El propio Coll ha descrito así el modus operandi de los conspiradores: "Los líderes del procés, que en la mayoría de casos eran cargos públicos, desde diputados hasta miembros del Govern, derogaron la Constitución y el Estatuto en el Parlament y para legitimar su propósito secesionista utilizaron la fuerza tumultuaria de las masas que ellos mismos habían convocado en colaboración con las entidades soberanistas para hacer inútil la reacción del Estado. Es verdad que la multitud en la mayoría de casos opuso una resistencia pasiva, pero en otros actuó de forma intimidatoria o violenta contra la autoridad".

Por último, los Mossos d'Esquadra, dirigidos por fanáticos independentistas, no fueron leales a las órdenes recibidas, se negaron a impedir el referéndum del 1 de octubre, e indirectamente pusieron en situación comprometida a las fuerzas de seguridad del Estado, que debían haber tenido un papel subsidiario en la evitación de la consulta, lo que les obligó a utilizar una fuerza desproporcionada porque no estaba previsto que hubieran de enfrentarse a aquellas muchedumbres. Fueron víctimas, en román paladino, de una encerrona. Bien es verdad que el entonces consejero de Interior, Joaquim Forn, declaró, como recuerda Coll, que "si hay buena voluntad y se acepta la nueva realidad, no habrá choque entre policías", por lo que pecaron de credulidad quienes pensaron que, a pesar de todo, la policía autonómica cumpliría con el mandato recibido.
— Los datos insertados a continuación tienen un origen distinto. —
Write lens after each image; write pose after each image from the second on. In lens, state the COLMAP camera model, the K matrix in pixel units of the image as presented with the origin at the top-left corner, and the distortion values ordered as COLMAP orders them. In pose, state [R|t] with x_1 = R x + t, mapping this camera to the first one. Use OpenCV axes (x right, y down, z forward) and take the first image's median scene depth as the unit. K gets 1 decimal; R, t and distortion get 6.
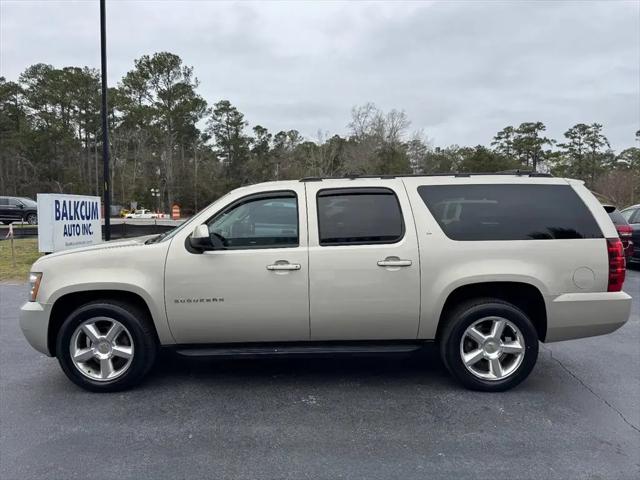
lens RADIAL K [[487.5, 0, 320.0], [0, 487.5, 240.0], [0, 0, 1]] dist [-0.004917, -0.004038]
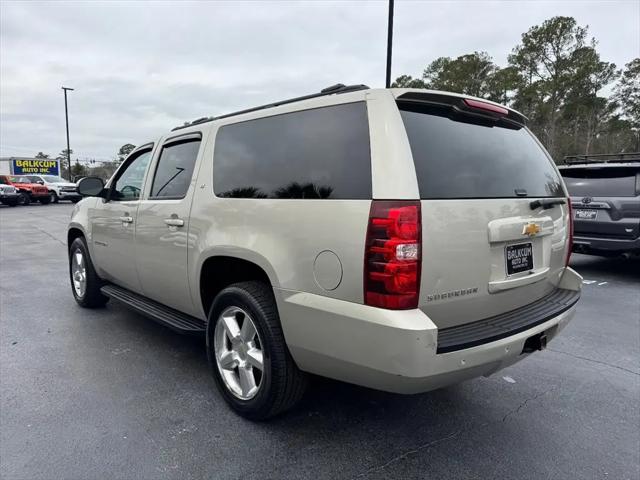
lens RADIAL K [[467.3, 0, 306.4], [0, 467.3, 239.4], [0, 0, 1]] dist [0.054310, -0.046527]
pose [[0.647839, 0.089505, -0.756501, 0.084471], [-0.060909, 0.995980, 0.065678, 0.000984], [0.759338, 0.003529, 0.650686, 0.058562]]
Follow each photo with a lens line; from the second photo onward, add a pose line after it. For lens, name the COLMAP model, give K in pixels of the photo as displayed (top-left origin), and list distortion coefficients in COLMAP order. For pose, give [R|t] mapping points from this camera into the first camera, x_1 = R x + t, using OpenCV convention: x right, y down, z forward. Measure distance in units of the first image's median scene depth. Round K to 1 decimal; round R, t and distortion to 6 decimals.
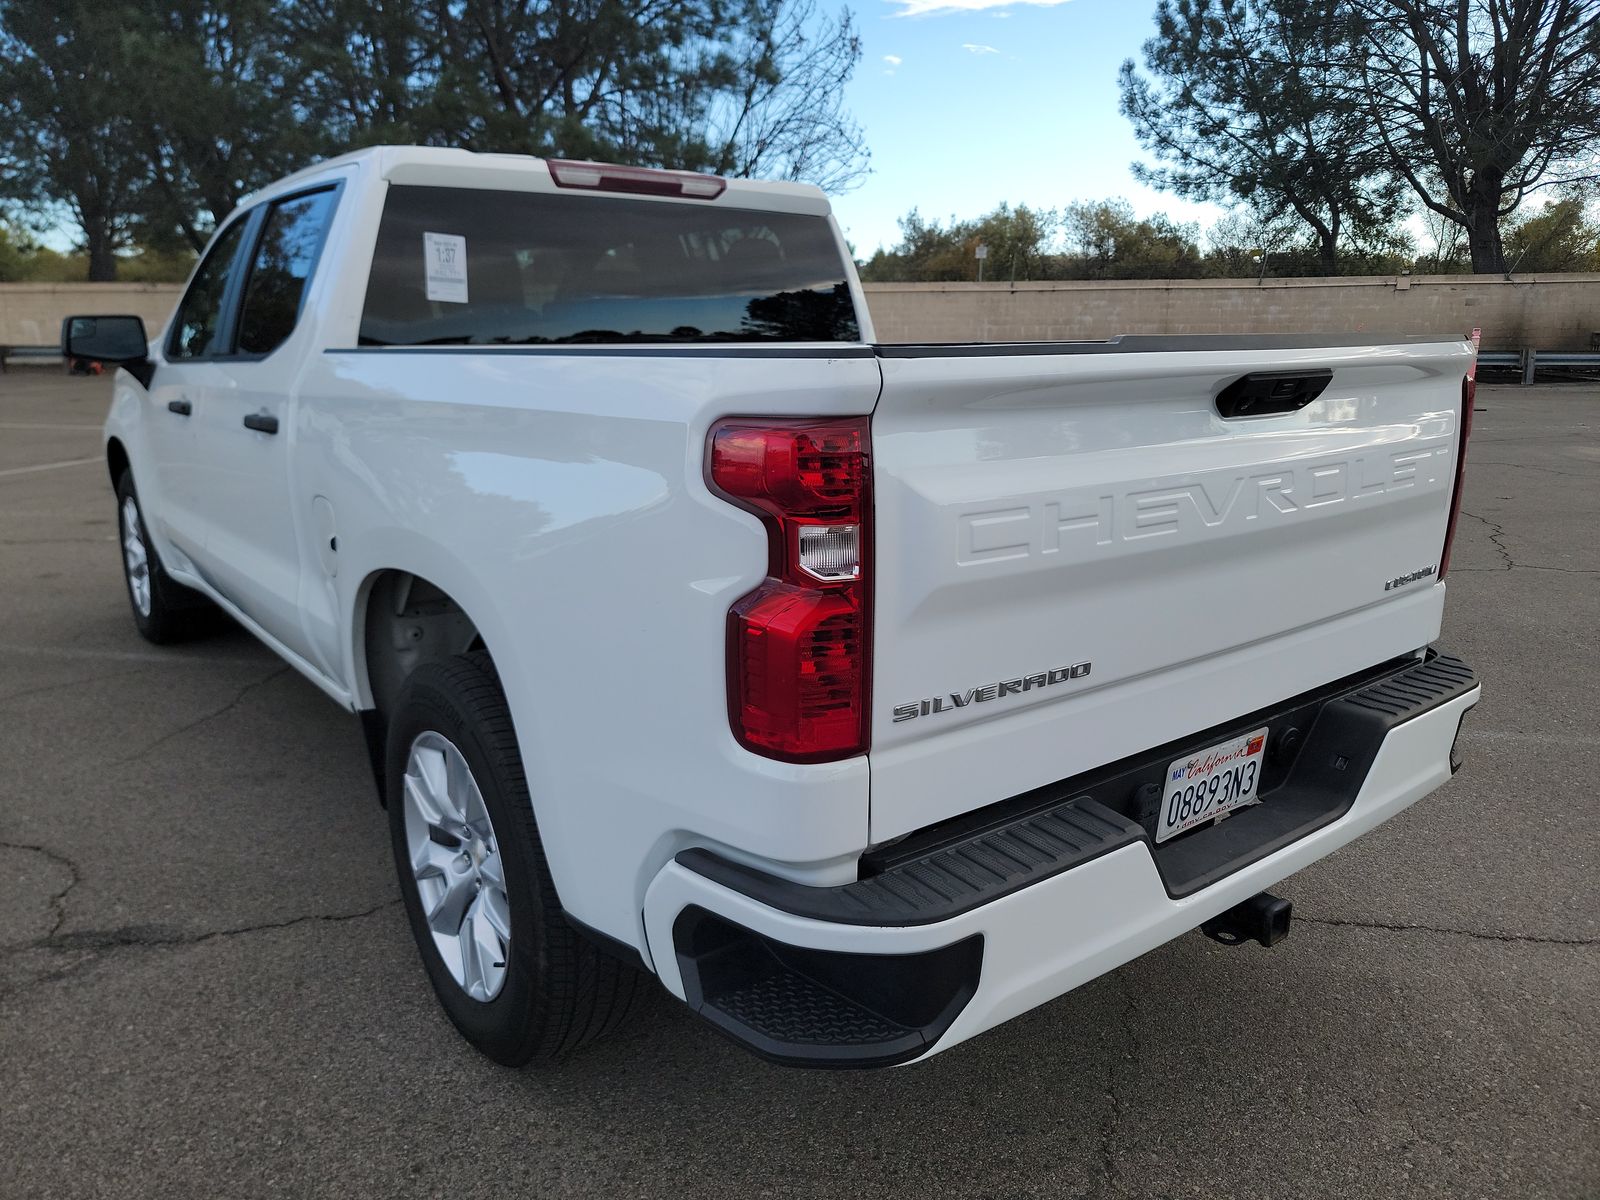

Con toda evidencia, las instituciones autonómicas catalanas, con el apoyo de menos de la mitad de la ciudadanía, ha pretendido imponer unos hechos consumados a la totalidad de los catalanes y de los españoles. Ha habido marrullería, y se ha infringido abierta y conscientemente la ley. Si eso es o no violencia, deberá decidirlo el Tribunal Supremo.